ProgBard
First Post
We all seem to like lore, we just choose to use it differently.
This is true, and salient. I don't think you'll find may players, even in this discussion, on the side of "Lore is stupid! No settings! Trash it all!" (Well, I mean, that's kind of where you are with Dungeon World, I guess, but that's probably orthogonal to a 5e-centric discussion anyway.)
Make no mistake that I love lore. In my home campaign, our group's paladin started off with the concept that she was a secret heir to a throne; in our subsequent discussions, we lighted on "Well, the Dalelands are currently without a king ...." So I was delighted to find the sidebar in the FRCS about Aencar, the Mantled King, as an existing lore hook I could use - but as a place to inspire a creation of my own, Fenian Fitz-Mantle, Aencar's secret bastard and the progenitor of a hidden royal Dales bloodline that the PC was the iheritor of. (Well, one inheritor, anyway, since I also took the opportunity to make this backstory hook into a complication.)
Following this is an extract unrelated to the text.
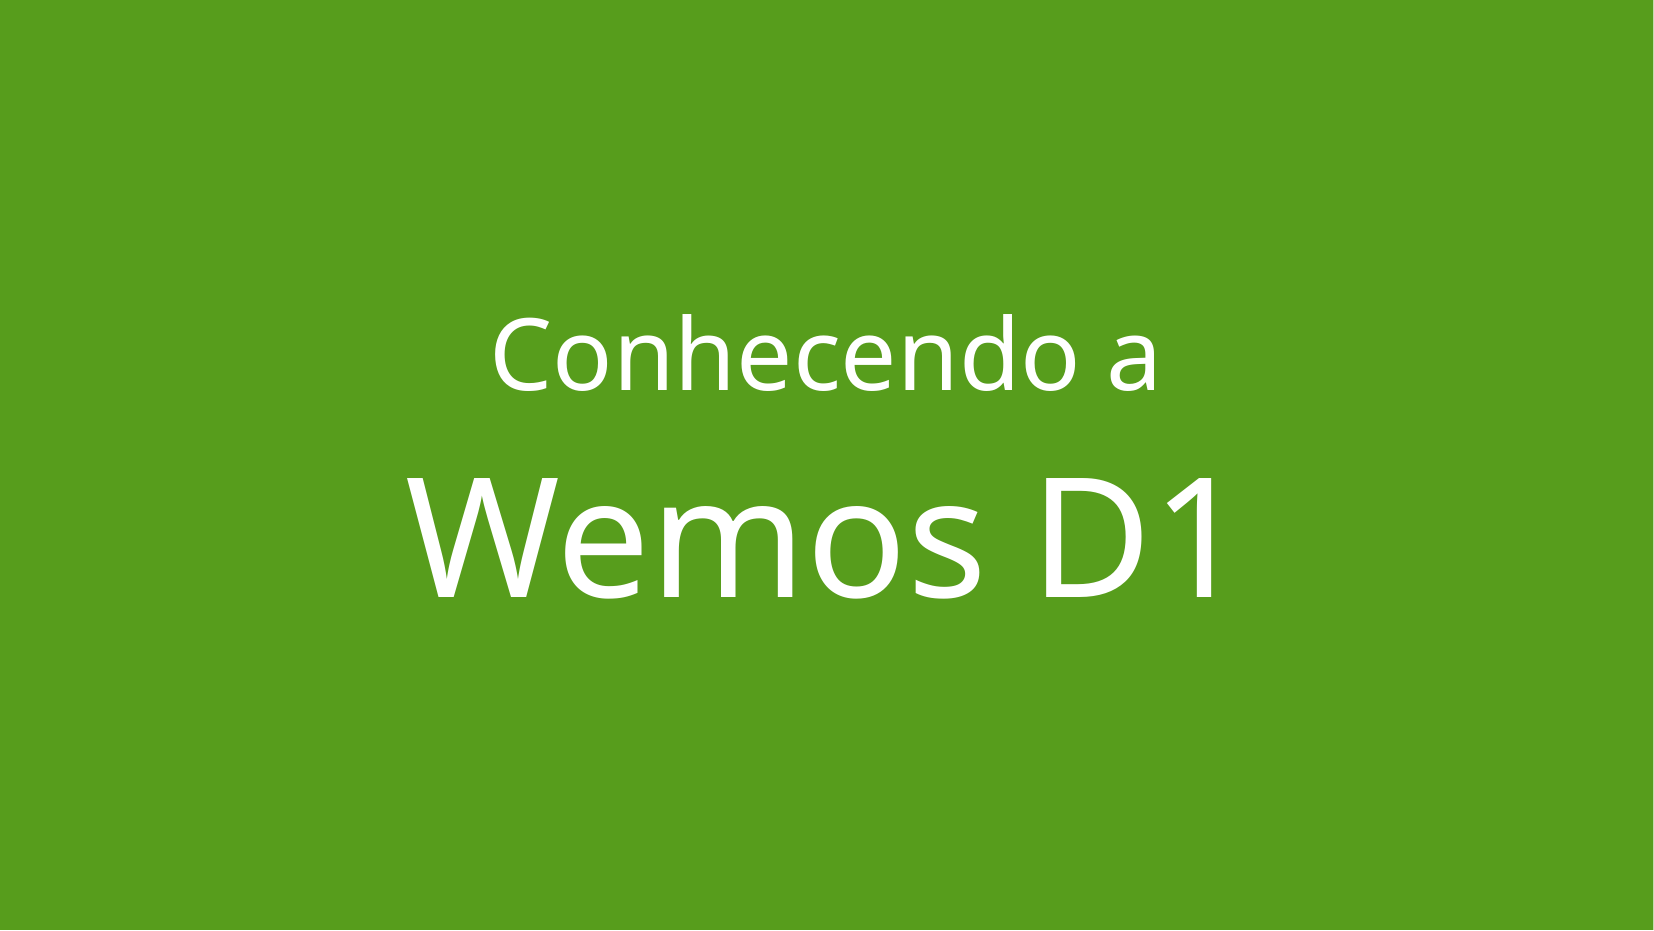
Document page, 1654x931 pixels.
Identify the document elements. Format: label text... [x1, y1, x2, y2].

In other areas, I'm happy to draw on lore that's extracanonical to the setting. My gang's currently trying to stop the ascension of the King in Yellow on Toril, which I suppose is canon only in the sense that it's heavily suggested the default D&D multiverse has ties to the Cthulhu mythos. But they've also faced the servitors of other, post-Lovecraft Great Old Ones: Cynothoglys, the Mortician God (invented by Thomas Ligotti) and Old Leech (invented by Laird Barron). So, again, I'm a syncretist and a magpie, throwing in whatever I find interesting that I think will work.
I think that another way of parsing some of the disagreements here, though everyone digs lore, is the distinction between those who view lore primarily as something that serves the needs of the DM versus those who see it as something the game ought to serve. The usual caveats apply here that those are gross oversimplifications, but as the saying goes, "All models are wrong; some are useful." I suspect those two categories map more or less to my descriptivist/prescriptivist divide, but may be a little more intuitive to someone who's not, well, me.